[Start of section]

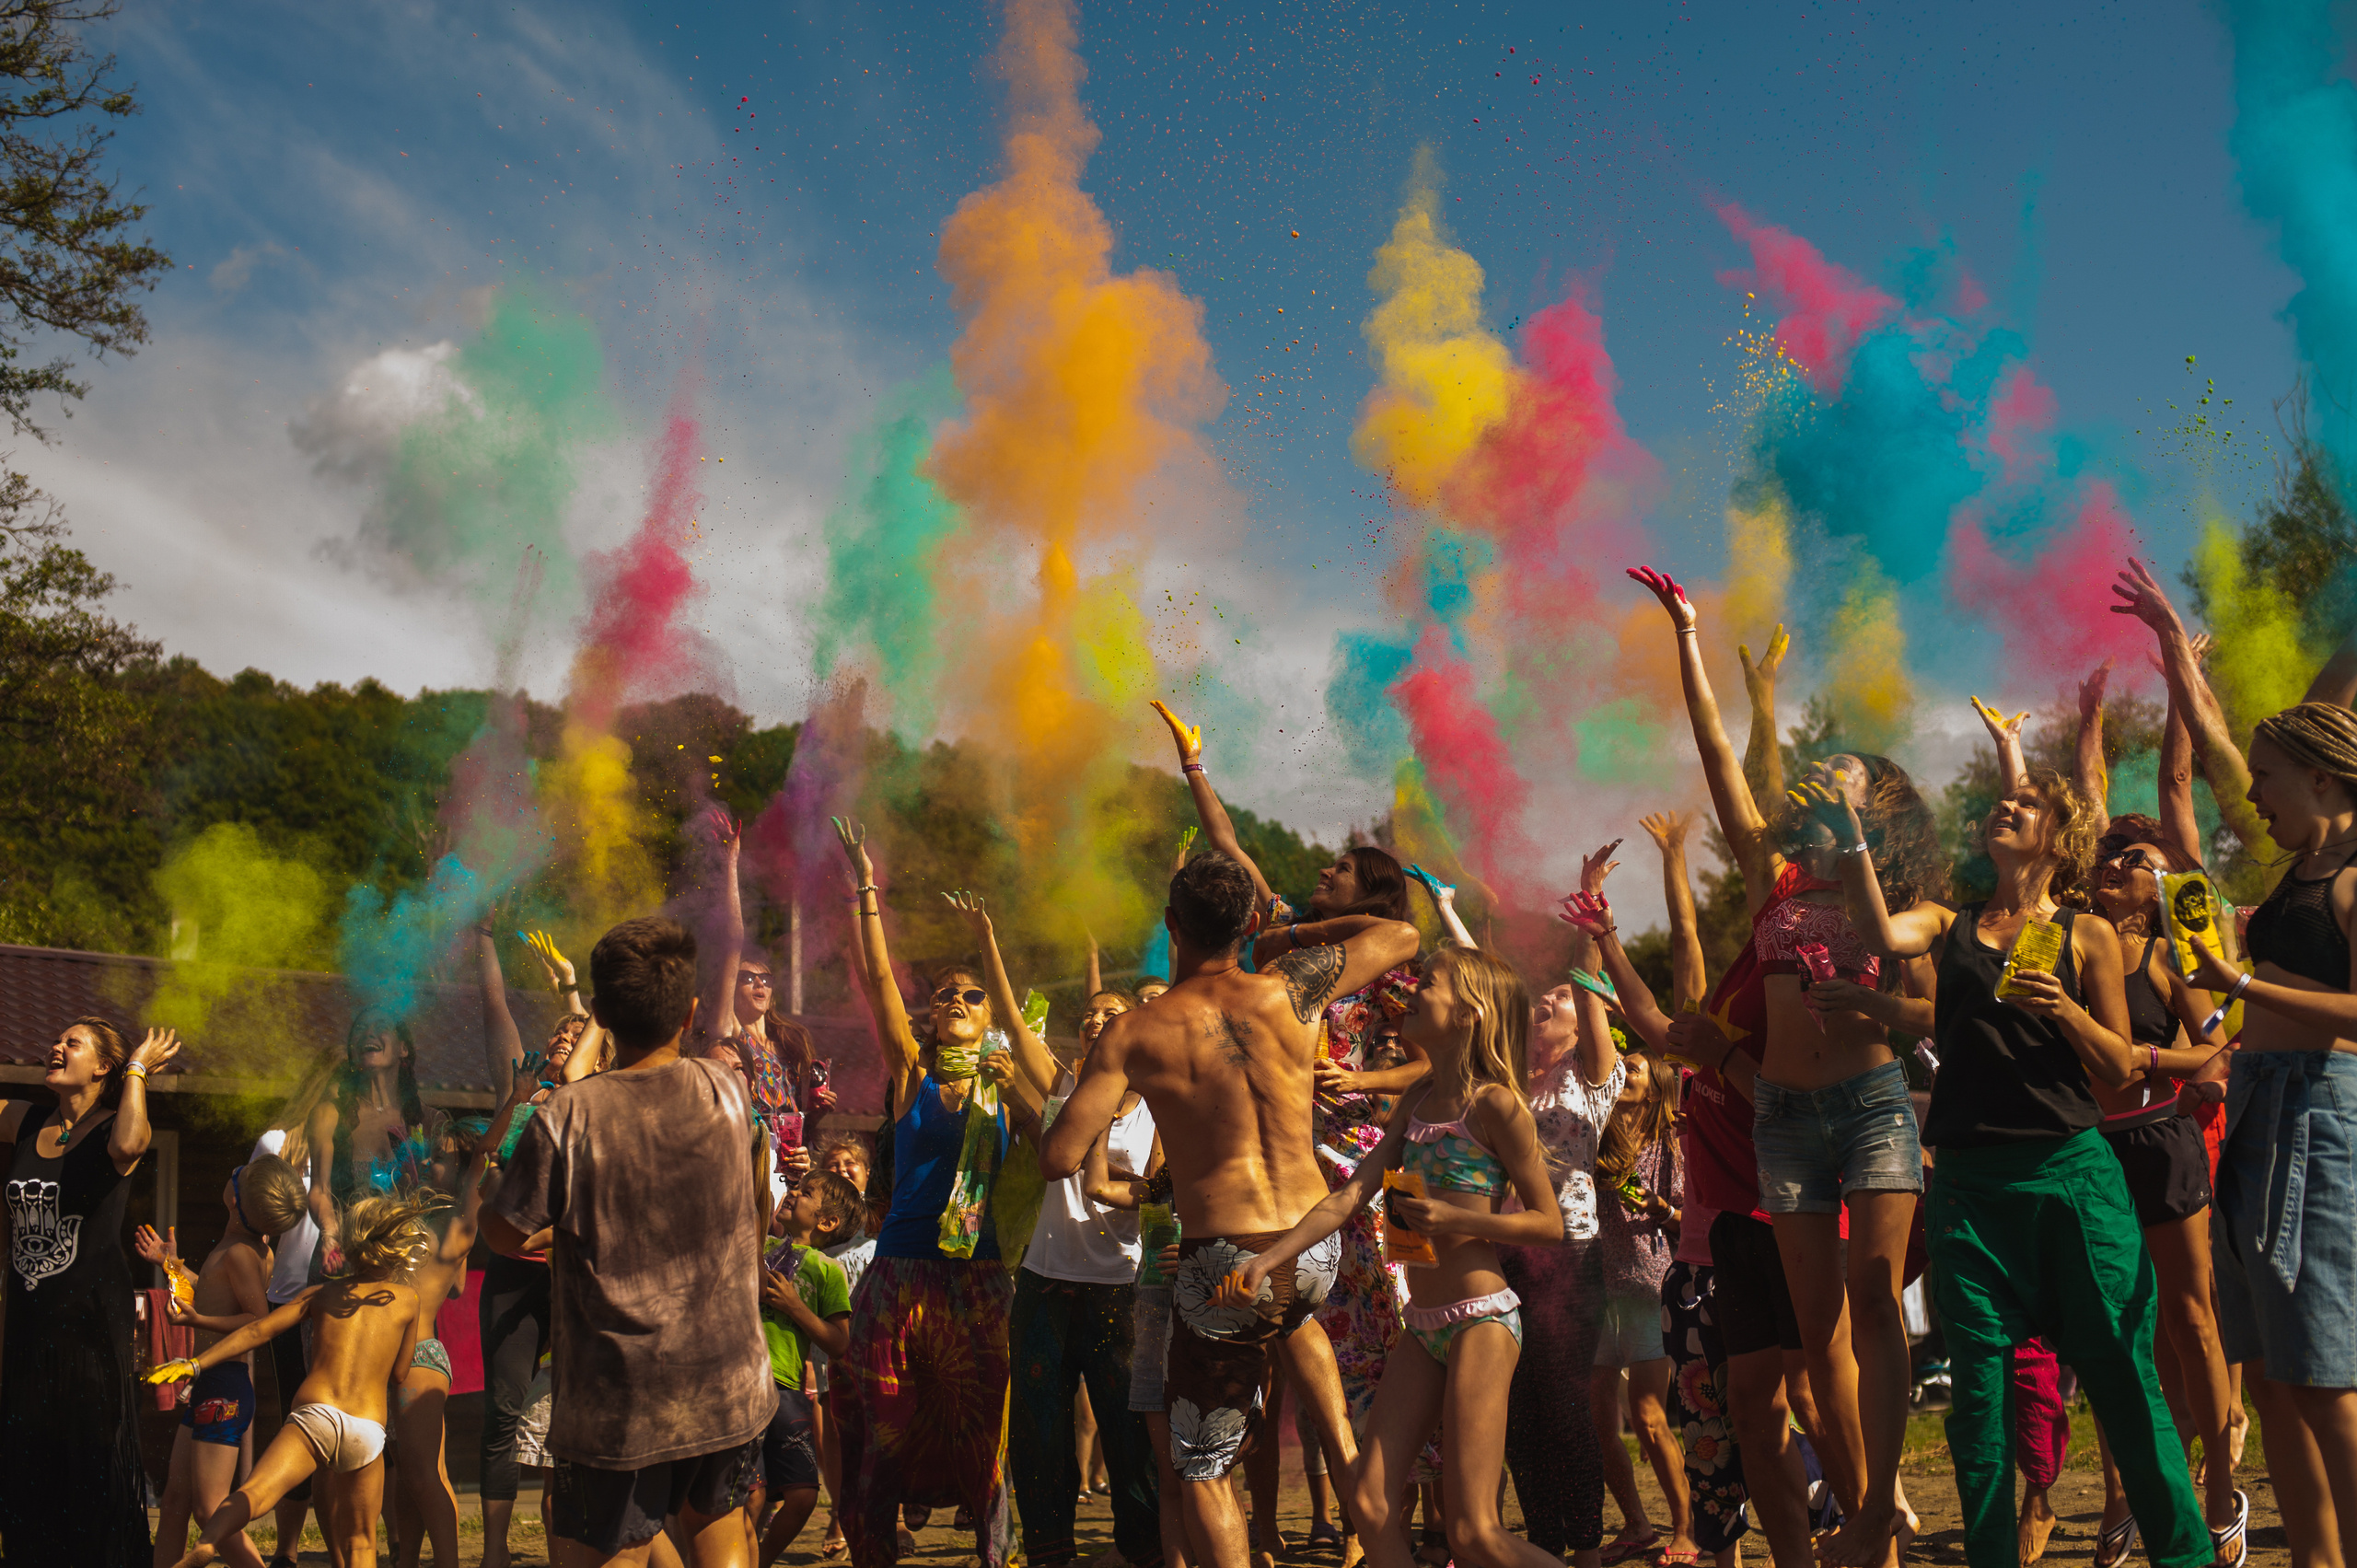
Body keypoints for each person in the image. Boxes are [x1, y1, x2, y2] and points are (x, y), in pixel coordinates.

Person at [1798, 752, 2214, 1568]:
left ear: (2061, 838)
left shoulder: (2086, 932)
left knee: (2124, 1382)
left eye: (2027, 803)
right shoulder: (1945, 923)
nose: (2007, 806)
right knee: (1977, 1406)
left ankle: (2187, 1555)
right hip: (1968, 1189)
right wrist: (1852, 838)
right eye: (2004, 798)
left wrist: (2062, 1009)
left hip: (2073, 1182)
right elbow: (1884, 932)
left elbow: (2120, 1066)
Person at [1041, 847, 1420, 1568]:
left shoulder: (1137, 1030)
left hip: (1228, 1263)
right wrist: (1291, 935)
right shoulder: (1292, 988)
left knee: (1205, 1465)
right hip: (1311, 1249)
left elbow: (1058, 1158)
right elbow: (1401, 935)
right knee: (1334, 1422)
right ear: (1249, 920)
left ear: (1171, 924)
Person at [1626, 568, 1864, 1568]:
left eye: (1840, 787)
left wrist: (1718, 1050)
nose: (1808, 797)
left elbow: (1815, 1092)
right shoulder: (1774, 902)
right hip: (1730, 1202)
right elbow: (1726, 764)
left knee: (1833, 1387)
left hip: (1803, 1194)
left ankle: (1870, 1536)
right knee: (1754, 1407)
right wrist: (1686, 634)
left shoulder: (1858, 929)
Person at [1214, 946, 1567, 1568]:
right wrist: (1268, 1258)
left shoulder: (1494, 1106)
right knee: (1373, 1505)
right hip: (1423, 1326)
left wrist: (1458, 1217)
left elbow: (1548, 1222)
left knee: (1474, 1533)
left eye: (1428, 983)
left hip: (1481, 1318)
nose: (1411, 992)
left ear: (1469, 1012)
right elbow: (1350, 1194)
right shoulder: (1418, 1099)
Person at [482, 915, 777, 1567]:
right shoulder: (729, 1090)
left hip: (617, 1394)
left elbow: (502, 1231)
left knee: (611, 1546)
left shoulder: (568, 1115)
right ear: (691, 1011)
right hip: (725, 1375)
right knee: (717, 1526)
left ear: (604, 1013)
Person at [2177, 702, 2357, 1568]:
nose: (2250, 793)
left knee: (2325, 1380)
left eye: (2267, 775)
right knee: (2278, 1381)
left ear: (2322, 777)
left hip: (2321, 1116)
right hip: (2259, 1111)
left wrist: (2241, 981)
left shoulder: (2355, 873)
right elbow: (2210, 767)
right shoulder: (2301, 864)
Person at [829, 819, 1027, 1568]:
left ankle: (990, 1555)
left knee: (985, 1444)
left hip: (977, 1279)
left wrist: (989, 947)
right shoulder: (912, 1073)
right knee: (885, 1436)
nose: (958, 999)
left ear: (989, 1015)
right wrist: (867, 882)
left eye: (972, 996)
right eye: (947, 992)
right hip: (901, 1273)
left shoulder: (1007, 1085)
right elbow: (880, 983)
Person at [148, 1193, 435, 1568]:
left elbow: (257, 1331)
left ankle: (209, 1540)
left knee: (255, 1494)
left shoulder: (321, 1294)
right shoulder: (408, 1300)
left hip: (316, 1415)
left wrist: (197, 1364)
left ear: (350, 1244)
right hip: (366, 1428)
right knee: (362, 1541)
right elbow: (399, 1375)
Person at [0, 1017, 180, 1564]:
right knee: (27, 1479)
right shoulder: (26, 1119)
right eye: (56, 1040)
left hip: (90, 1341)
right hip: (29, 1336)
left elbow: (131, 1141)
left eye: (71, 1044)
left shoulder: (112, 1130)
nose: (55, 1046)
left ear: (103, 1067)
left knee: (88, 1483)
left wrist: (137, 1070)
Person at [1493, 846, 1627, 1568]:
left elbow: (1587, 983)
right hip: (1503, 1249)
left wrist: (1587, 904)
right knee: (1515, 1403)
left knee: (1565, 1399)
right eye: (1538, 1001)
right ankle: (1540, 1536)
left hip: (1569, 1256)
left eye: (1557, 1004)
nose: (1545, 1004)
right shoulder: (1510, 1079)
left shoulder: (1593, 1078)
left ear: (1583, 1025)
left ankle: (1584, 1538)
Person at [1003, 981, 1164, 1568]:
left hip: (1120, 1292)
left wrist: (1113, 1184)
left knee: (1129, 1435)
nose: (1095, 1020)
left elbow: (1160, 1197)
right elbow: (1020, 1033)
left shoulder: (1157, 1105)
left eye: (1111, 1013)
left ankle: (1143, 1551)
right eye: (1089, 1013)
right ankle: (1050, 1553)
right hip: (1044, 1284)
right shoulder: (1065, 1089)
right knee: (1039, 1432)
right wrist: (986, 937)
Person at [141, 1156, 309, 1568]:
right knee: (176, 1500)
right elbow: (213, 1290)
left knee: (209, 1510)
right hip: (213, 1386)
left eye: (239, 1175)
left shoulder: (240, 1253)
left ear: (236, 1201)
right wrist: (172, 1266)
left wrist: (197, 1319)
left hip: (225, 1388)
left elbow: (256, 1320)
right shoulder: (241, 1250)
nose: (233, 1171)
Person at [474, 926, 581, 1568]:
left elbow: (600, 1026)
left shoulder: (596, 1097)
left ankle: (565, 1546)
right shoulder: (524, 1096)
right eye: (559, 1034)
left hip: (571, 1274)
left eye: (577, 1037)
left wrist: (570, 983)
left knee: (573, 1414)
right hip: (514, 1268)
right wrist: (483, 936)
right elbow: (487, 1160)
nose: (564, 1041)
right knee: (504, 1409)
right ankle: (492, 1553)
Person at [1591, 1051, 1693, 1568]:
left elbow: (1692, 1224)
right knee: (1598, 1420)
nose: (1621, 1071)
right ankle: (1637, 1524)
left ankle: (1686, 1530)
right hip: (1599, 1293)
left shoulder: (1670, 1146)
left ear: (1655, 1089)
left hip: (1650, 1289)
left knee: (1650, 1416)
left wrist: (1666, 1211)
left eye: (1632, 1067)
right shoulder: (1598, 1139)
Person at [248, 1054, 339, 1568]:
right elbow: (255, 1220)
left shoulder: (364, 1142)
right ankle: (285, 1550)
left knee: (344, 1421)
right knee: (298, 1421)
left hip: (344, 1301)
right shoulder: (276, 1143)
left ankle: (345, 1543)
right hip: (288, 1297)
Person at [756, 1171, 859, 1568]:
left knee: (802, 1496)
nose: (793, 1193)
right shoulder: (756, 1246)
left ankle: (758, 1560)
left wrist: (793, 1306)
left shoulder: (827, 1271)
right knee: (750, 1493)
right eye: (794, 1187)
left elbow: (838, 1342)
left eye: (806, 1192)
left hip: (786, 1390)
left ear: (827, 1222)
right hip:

[End of section]

*THE PROBLEM:* Which lines run from the one holding "right knee: (1515, 1403)" through the one holding "right eye: (559, 1034)" in the records above? Repeat them exactly, both included, and nothing more.

*EXERCISE ANSWER:*
right knee: (1515, 1403)
left knee: (1565, 1399)
right eye: (1538, 1001)
right ankle: (1540, 1536)
left hip: (1569, 1256)
left eye: (1557, 1004)
nose: (1545, 1004)
right shoulder: (1510, 1079)
left shoulder: (1593, 1078)
left ear: (1583, 1025)
left ankle: (1584, 1538)
Person at [1003, 981, 1164, 1568]:
left hip: (1120, 1292)
left wrist: (1113, 1184)
left knee: (1129, 1435)
nose: (1095, 1020)
left elbow: (1160, 1197)
right elbow: (1020, 1033)
left shoulder: (1157, 1105)
left eye: (1111, 1013)
left ankle: (1143, 1551)
right eye: (1089, 1013)
right ankle: (1050, 1553)
right hip: (1044, 1284)
right shoulder: (1065, 1089)
right knee: (1039, 1432)
right wrist: (986, 937)
Person at [141, 1156, 309, 1568]:
right knee: (176, 1500)
right elbow: (213, 1290)
left knee: (209, 1510)
right hip: (213, 1386)
left eye: (239, 1175)
left shoulder: (240, 1253)
left ear: (236, 1201)
right wrist: (172, 1266)
left wrist: (197, 1319)
left hip: (225, 1388)
left elbow: (256, 1320)
right shoulder: (241, 1250)
nose: (233, 1171)
Person at [474, 926, 581, 1568]:
left elbow: (600, 1026)
left shoulder: (596, 1097)
left ankle: (565, 1546)
right shoulder: (524, 1096)
right eye: (559, 1034)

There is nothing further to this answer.